Ce qui m'amène à dire cela, c'est le fait qu'Israël
est parvenu à la croisée des chemins : les temps de grande crise
nécessitent toujours des décisions aussi difficiles que drastiques.
Je dis cela en tant que juif ayant décidé d'élever ses
enfants en Israël, en tant que membre du camp de la paix israélien
depuis près de trente ans et en tant que citoyen israélien profondément
préoccupé par l'avenir de son pays.
La description la plus précise et exacte que l'on puisse
donner aujourd'hui d'Israël est celle de pays d'apartheid. Depuis plus
de quarante-deux ans, Israël contrôle les terres s'étendant
entre la Vallée du Jourdain et la côté méditerranéenne.
Dans cette région résident environ 6 millions de juifs et près
de 5 millions de Palestiniens. Sur cette population, 3 millions-et-demi de Palestiniens
et près d'un demi-million de juifs vivent dans les régions conquises
et occupées par Israël en 1967.
Néanmoins, bien que ces deux populations vivent dans
la même région, elles sont régies par deux systèmes
légaux entièrement différents. Les Palestiniens sont apatrides
et sont privés de la plupart des droits humains les plus fondamentaux.
En un contraste choquant, tous les juifs qu'ils vivent dans les territoires
occupés ou en Israël sont citoyens de l'Etat d'Israël.
La question qui m'empêche de dormir, à la fois
en tant que parent et en tant que citoyen, est celle de savoir comment faire
en sorte que mes deux enfants, ainsi que ceux de mes voisins palestiniens, ne
grandissent pas dans un système d'apartheid ?
Pour atteindre ce but, il n'y a que deux manières (si
l'on veut le faire en respectant l'éthique).
La première, c'est la solution à un Seul Etat,
consistant à offrir la citoyenneté à tous les Palestiniens
et, par conséquent, en créant une démocratie binationale
dans la totalité de l'ère géographique aujourd'hui contrôlée
par Israël.

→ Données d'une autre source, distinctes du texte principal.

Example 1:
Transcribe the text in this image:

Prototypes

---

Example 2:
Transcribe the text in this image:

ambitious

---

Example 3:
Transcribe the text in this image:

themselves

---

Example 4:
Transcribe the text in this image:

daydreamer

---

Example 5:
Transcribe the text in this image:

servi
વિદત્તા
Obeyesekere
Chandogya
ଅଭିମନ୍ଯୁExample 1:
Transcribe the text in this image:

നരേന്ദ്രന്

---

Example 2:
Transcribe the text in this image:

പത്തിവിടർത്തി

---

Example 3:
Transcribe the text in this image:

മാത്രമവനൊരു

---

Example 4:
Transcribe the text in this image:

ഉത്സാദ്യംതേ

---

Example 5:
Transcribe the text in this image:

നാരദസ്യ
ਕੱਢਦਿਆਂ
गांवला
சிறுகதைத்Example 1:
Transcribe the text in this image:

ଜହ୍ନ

Etant donné le rapport des taux de croissance démographique,
cela reviendrait à condamner Israël en tant qu'Etat juif ; pour
la plupart des Israéliens, c'est totalement inenvisageable.

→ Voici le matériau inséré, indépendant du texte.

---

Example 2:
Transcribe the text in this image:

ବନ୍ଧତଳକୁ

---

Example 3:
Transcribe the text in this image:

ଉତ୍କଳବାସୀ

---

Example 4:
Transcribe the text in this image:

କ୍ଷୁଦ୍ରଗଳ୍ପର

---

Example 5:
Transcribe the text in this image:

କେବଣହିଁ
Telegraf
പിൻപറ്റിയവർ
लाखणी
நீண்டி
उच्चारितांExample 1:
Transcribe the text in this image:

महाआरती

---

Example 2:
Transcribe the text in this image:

La deuxième manière de mettre fin à notre
apartheid passe par la solution à Deux Etats (qui implique le retrait
d'Israël à l'intérieur de ses frontières antérieures
à juin 1967 (avec de possibles échanges de territoires à
parité), le partage de Jérusalem et la reconnaissance du droit
des réfugiés palestiniens à rentrer chez eux, avec la réserve
que seule, une partie (limitée) des 4 millions-et-demi de réfugiés
palestiniens seraient autorisés à retourner s'installer en Israël,
les autres pouvant revenir [sic, ndt] dans le nouvel Etat palestinien.
Géographiquement, la solution à Un Etat semble
bien plus faisable, les juifs et les Palestiniens vivant d'ores et déjà
totalement de manière inextricable ensemble ; de fait, « sur le
terrain », la solution à Un seul Etat (dans sa variante «
apartheid ») est déjà une réalité.
Idéologiquement, la solution à Deux Etats est
plus réaliste, car moins d'un pourcent des juifs et seulement une minorité
des Palestiniens sont favorables à la bi-nationalité.

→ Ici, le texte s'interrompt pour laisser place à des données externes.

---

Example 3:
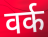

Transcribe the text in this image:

वर्क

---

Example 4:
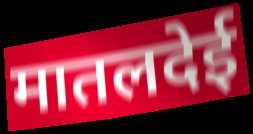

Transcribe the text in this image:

मातलदेई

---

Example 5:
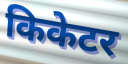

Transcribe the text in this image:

किकेटर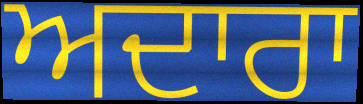
ਅਦਾਰਾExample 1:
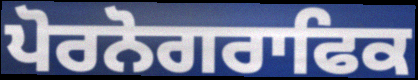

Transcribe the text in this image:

ਪੋਰਨੋਗਰਾਫਿਕ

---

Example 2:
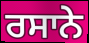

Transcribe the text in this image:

ਰਸਾਨੇ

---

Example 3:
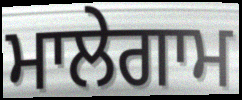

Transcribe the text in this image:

ਮਾਲੇਗਾਮ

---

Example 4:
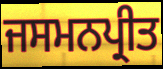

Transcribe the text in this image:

ਜਸਮਨਪ੍ਰੀਤ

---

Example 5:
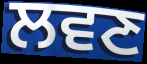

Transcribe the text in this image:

ਲਵਣ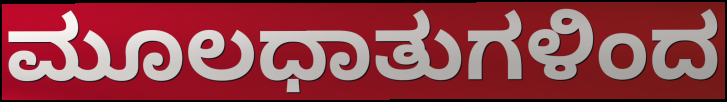
ಮೂಲಧಾತುಗಳಿಂದ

Pour l'instant, en dépit des difficultés concrètes,
il est plus raisonnable de modifier les réalités géographiques
que les réalités idéologiques. Si, dans un futur donné,
les deux peuples décident de partager un Etat, ils pourront le faire.
Mais actuellement, cela n'est pas quelque chose qu'ils appellent de leurs vœux.
Donc, revenons à la solution à Deux Etats :
s'il s'agit bien de la manière de mettre un terme à la situation
d'apartheid, comment atteindre ce but ?
Je suis convaincu que la pression extérieure est l'unique
réponse. Durant les trois décennies écoulées, le
nombre des colons juifs dans les territoires occupés s'est considérablement
accru. Le mythe de la Jérusalem réunifiée a abouti à
la création d'une ville ségréguée, d'apartheid,
où les Palestiniens ne sont pas considérés comme citoyens
et où les services municipaux de base leur sont déniés.
Le camp de la paix israélien s'est effiloché
au fil des années, si bien qu'aujourd'hui, il n'existe pour ainsi dire
plus, et cela s'accompagne d'une glissade continue des partis politiques israéliens
vers l'extrême droite.
Par conséquent, il est évident, à mes
yeux, que la seule manière permettant de contrer la tendance à
l'apartheid actuelle en Israël passe par une pression internationale massive.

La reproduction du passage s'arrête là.